I see our enlargement policy in this context. Without the accession of those countries which were not allowed to participate as a result of the fact that they ended up behind the iron curtain when the war was over, European reconciliation was not complete. I have seen it as an act of historical justice. We cannot change the past, we cannot undo the history. But we can care for a better future. Anyway, I found it impossible to explain why the Germans, the Irish, the Dutch etc. should have the right to enjoy the benefits of European integration and the Poles and Czechs should not?
We are not very good at presenting our success in the European Union. Its fundamental advantages are not always recognized. But this is another story: if the policy makers don't make a strong case for it, how shall the citizens support it. And more generally, if European politicians do not speak about Europe in a positive way, how can they expect the people to think positively about the integration?
But full political and economic integration of the whole continent is not a realistic concept for the near future. That is where the neighbourhood policy comes in. If we make a forecast of what the world of tomorrow will look like, we certainly agree that we will not only have a new economic world order with new economic super powers with more people and more resources than we have. Politically we will see on top or as a result of this a multipolar world. And the question is what will be Europe's place in this world of tomorrow? Will we be an equal, independent global power willing to share responsibilities or not?
It is evident that the European Union must join forces with our neighbours in Europe and the whole Mediterranean region. I could imagine an ever closer economic integration and political cooperation with all our neighbours.

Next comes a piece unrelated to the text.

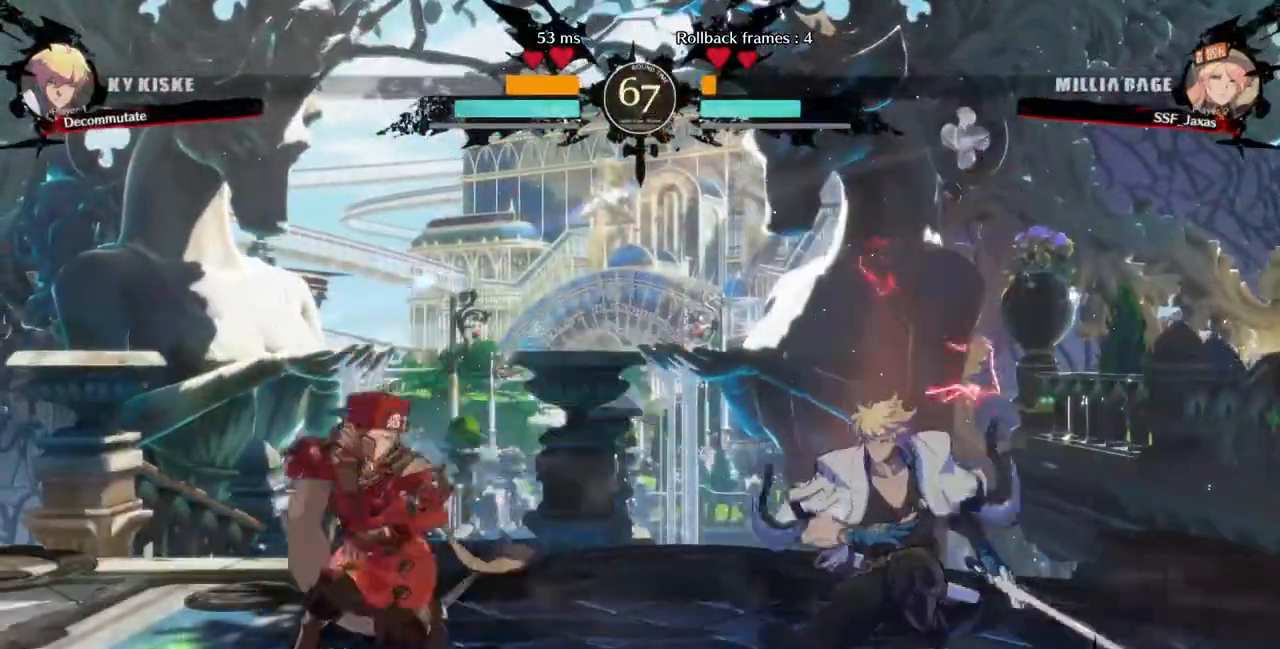
{"dt_ms": 520, "buttons": ["DPAD_UP", "DPAD_LEFT"], "events": [[440, "DPAD_DOWN", "up"], [520, "DPAD_UP", "down"]]}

One of our neighbours is Israel. How we deal with Israel is in my view a litmus-test for the credibility of our political values and our ambitions at the same time. One must not agree with everything what Israel has done but one must respect a fundamental principle: we Europeans have a special responsibility for Israel and the right of the Israelis to live in peace within secure borders. Israel needs a European perspective. It must always know that Europe is a good neighbour, a good partner, a reliable friend.

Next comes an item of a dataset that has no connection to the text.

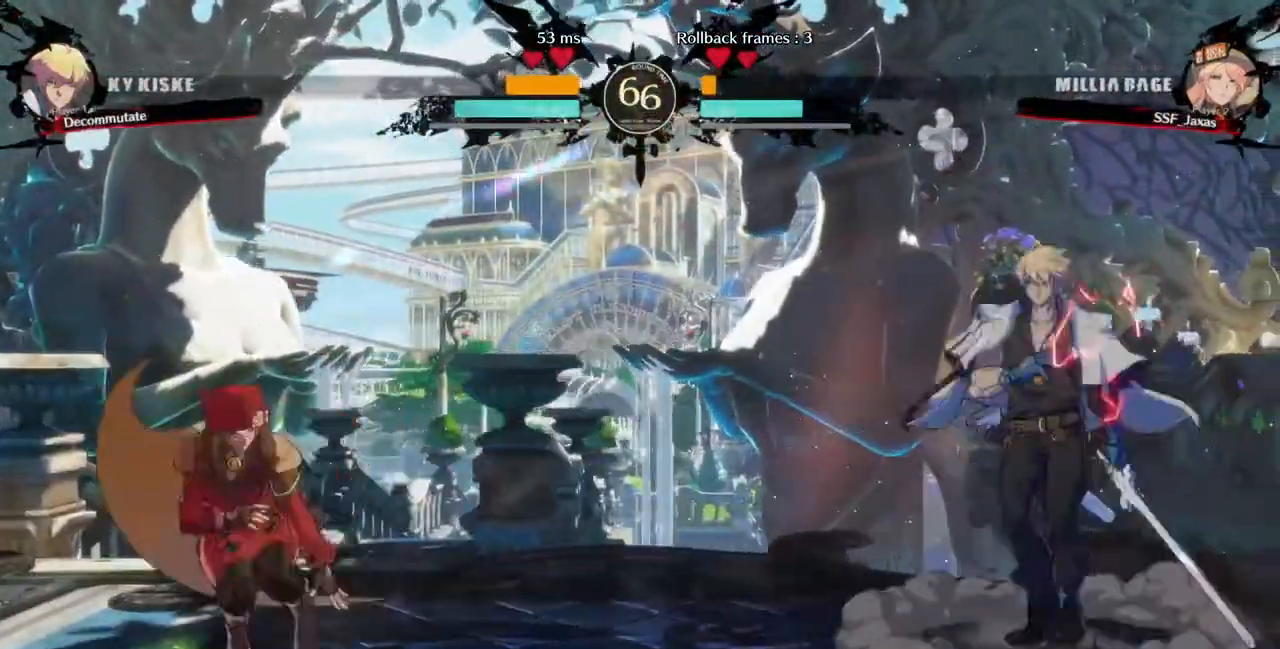
{"dt_ms": 1000, "buttons": [], "events": [[160, "DPAD_UP", "up"], [240, "DPAD_LEFT", "up"], [480, "L1", "down"], [600, "L1", "up"], [840, "L1", "down"], [920, "L1", "up"]]}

What I have said about integration of the EU and its neighbouring regions is particularly true for Israel. If the term privileged partnership has a meaning then it should be true for our relations with Israel. Israel is nearer to us than most of our neighbours, not in a geographical sense but politically, culturally and economically.
I do not want to speak about the Middle East conflict tonight. But I share the hope and the expectation of many Europeans that the new American President will make a difference. If President Obama really tries, and I think he will, then he should be able to do that based on a strong and reliable Trans-Atlantic partnership. The Americans and the Europeans, if they are united in the endeavour to help to bring peace to the Middle East and cooperate in partnership, can make reconciliation happen also in this part of the world. Together we can set an example. Not only for Israel and the whole Middle East.
Tolerance and reconciliation are the guiding principles for a policy that wants no more and no less than to contribute to the building of a better world. Creating a better world – that sounds very emphatic but this is exactly what was behind our greatest achievements. The idea of the European integration was never about the accumulation of legal acts, the idea was to build a Europe that turns the lessons of the past into a common future. That cares for values. That puts its values into practice. That opens new chapters as the American people did last week. We are sometimes reluctant, uncertain, divided and ambiguous, too slow and not ambitious enough. But if you ask me whether we can do better, the answer, inspired by Barack Obama, is: Yes, we can.